Zwei Tage nach dem Amtsantritt von US-Präsident Donald Trump haben die israelischen Behörden die Erlaubnis gegeben, die jüdischen Siedlungen in Ost-Jerusalem weiter auszubauen. Die Stadtverwaltung von Jerusalem erteilte laut des stellvertretenden Bürgermeisters Meir Turjeman am Sonntag die Baugenehmigung für 566 neue Siedlerwohnungen. Das Bauprojekt war Ende Dezember bis zum Amtsantritt von Trump vorübergehend gestoppt worden.

Der UN-Sicherheitsrat hatte nämlich erstmals seit 1979 eine Resolution gegen den israelischen Siedlungsbau verabschiedet. Darin wurde der sofortige Stopp israelischer Siedlungsaktivitäten im Westjordanland und in Ost-Jerusalem gefordert.  Möglich wurde die Resolution dadurch, dass sich die USA bei der Abstimmung enthielten und nicht ihr Veto einlegten.

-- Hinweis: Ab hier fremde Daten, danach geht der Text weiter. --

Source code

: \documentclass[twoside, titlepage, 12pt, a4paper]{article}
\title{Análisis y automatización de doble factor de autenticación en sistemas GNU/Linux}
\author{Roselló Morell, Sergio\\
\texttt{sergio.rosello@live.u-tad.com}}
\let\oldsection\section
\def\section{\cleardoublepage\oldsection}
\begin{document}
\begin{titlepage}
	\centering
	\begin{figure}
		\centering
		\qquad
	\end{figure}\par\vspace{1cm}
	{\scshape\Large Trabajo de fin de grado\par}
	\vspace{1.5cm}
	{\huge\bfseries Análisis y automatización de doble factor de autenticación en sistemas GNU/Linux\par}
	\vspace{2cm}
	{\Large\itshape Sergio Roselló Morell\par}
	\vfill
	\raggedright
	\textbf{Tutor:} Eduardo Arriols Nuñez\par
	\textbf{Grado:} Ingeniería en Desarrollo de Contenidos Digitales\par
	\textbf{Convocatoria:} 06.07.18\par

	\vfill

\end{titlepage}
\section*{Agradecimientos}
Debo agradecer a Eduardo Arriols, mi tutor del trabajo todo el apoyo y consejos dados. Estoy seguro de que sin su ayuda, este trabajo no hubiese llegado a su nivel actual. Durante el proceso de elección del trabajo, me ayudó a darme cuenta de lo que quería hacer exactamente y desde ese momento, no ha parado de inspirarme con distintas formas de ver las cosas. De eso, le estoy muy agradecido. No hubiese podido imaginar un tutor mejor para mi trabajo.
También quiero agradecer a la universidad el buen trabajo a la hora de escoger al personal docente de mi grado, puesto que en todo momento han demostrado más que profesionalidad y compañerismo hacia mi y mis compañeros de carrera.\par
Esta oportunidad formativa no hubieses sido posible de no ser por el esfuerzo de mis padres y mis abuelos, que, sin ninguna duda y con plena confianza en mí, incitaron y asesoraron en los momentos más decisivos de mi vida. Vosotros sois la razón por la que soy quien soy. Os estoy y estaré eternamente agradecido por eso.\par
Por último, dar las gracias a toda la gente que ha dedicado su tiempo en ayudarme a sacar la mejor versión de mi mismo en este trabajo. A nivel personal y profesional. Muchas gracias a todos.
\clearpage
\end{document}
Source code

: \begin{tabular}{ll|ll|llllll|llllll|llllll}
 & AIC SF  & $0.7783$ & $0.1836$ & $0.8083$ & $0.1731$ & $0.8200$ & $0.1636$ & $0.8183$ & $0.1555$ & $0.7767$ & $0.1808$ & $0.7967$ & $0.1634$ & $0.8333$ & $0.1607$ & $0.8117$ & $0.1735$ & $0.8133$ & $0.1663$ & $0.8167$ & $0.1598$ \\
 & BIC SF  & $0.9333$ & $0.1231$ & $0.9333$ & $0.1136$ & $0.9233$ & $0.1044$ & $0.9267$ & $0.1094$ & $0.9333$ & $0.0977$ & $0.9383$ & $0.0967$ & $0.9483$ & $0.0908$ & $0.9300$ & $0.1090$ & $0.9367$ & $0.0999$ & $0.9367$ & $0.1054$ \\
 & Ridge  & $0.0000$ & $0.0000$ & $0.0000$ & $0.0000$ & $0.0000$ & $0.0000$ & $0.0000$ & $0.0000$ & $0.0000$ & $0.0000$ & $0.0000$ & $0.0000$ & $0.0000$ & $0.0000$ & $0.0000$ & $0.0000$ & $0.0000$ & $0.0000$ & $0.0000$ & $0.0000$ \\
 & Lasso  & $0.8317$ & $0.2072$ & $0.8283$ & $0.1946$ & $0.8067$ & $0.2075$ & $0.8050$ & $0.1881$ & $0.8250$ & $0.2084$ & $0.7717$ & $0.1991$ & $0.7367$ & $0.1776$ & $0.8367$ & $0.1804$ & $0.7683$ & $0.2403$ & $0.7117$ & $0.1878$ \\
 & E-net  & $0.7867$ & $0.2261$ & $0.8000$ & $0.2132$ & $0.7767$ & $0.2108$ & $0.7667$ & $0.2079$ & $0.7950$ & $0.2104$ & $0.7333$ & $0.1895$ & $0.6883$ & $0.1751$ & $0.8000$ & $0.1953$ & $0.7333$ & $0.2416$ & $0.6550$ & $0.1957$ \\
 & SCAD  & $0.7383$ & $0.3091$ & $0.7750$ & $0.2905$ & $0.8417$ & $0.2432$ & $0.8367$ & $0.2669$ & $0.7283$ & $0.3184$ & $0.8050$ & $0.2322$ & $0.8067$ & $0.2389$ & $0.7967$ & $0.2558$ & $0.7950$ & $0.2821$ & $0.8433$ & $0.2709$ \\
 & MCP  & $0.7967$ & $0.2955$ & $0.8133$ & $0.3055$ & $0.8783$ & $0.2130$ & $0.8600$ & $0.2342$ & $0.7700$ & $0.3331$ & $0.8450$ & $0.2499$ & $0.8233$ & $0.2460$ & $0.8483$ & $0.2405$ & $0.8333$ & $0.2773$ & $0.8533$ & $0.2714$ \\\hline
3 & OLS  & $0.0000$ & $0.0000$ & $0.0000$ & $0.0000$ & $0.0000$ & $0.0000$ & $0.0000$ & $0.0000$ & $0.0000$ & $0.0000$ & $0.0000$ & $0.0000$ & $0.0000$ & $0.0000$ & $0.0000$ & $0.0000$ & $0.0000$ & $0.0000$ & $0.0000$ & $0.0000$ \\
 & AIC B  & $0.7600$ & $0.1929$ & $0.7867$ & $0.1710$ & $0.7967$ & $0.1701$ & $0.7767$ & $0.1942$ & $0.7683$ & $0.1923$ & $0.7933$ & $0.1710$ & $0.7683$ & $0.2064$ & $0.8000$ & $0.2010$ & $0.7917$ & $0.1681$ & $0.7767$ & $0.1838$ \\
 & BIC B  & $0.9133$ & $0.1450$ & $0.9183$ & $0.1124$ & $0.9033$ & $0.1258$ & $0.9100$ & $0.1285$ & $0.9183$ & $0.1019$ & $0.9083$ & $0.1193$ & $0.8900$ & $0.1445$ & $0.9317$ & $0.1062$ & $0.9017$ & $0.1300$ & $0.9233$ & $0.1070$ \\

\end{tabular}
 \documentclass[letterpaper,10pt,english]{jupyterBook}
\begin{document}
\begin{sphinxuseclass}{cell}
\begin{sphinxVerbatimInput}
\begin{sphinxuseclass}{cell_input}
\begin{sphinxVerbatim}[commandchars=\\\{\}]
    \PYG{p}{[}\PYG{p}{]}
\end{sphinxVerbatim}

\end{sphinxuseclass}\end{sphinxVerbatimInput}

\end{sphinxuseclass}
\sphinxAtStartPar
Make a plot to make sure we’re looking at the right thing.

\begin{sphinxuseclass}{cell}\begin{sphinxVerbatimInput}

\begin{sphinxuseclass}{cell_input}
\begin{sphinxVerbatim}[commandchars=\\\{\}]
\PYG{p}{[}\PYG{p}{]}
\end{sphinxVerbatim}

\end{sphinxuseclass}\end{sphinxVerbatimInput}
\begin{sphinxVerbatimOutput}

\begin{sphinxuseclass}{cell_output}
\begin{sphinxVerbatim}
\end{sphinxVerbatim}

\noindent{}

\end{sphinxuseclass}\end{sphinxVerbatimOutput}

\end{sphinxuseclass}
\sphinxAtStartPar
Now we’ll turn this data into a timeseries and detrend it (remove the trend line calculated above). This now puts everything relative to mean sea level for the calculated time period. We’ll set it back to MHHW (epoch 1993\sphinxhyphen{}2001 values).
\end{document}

Daraufhin hatte die israelische Regierung Ende Dezember 2016 die diplomatischen Beziehungen zu zehn Staaten – allesamt Mitglieder des UN-Sicherheitsrats – eingeschränkt. Außerdem kritisierte Israels Premier Benjamin Netanjahu den scheidenden US-Präsidenten Barack Obama scharf. Obama habe mit der guten US-Tradition gebrochen, Israel nicht "die Bedingungen für einen Frieden zu diktieren", sagte er.

Spielregeln seit Trumps Amtsantritt verändert

Jerusalems Vizebürgermeister Meir Turjeman sagte nun, seit Trumps Amtsantritt am Freitag hätten sich "die Spielregeln verändert". Der Vorsitzende des Jerusalemer Bau- und Planungsausschusses fügte hinzu: "Uns sind die Hände nicht mehr gebunden wie zur Zeit von Barack Obama. Jetzt können wir endlich bauen."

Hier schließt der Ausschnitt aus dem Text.